Cohen & Gresser

New York

Review

Dispute resolution

Cohen & Gresser is a boutique handling litigation, intellectual property and white-collar matters. While formed in 2002, the firm’s lawyers have rich histories; several of them initially honed their crafts at some of the country’s most respected firms. “Have you checked out what’s going at Cohen & Gresser lately? You should! There is some interesting work going on over there right now, and they have made great strides in the niche that they occupy,” insists a peer. “The firm is doing tremendously well. We call them ‘Cohen and Growin’!’ I had lunch with [managing partner] Larry Gresser and he dispensed great advice as to forging your own boutique made up of former big-firm premier talent. That’s what they did!” Gresser has kept busy representing Goldman Sachs in a case alleging a group boycott among major investment banks. The plaintiff alleges that their patented securitization model making use of a bankruptcy-remote special purpose entity to finance airport terminal construction will lower interest rates and volatility on airport special facility bonds and that banks allegedly boycotted the model to protect their profits from secondary-market ASF bond trading.
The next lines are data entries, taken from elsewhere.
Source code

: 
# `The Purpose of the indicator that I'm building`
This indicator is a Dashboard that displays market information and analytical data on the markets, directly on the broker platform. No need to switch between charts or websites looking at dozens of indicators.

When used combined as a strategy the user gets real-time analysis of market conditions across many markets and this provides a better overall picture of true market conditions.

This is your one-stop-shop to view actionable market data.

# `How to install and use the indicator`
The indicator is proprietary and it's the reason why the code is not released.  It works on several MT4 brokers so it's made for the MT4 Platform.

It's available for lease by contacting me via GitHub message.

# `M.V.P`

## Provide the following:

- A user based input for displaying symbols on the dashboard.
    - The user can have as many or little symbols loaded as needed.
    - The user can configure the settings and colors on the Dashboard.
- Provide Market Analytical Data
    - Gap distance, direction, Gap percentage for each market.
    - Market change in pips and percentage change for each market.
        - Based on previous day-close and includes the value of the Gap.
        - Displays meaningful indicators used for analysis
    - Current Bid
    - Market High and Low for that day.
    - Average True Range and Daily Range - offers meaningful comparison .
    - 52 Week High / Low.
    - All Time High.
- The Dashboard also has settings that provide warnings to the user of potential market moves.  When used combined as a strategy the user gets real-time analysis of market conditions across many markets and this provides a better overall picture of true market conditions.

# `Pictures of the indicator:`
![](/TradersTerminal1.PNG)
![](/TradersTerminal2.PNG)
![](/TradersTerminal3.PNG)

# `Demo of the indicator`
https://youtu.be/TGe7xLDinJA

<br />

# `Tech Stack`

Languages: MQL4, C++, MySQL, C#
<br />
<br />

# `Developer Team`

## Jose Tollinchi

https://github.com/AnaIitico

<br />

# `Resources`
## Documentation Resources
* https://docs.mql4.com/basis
Mark Cohen leads a team (which includes Gresser) that continues to act as court monitor for the Fire Department of New York (FDNY.) The team was appointed in 2011 by the US District Court for the Eastern District of New York to oversee implementation of the Court’s remedial order. The Court’s order grew out of its finding that the FDNY’s practices and procedures for recruiting and hiring entry-level firefighters have had a disparate impact on black and Hispanic firefighter candidates. More recently, the parties to the litigation requested that Cohen and the team oversee the implementation of a settlement involving claims that the FDNY had intentionally discriminated against black and Hispanic firefighter applicants. As Court Monitor, Cohen and the team oversee an extensive and multi-tiered remedial process involving, among other things, the FDNY’s practices and procedures for recruiting, testing, and screening black and Hispanic entry-level firefighter candidates, and its EEO functions. “This is a fabulous appoint,” asserts a peer, “and best of all, it’s working!”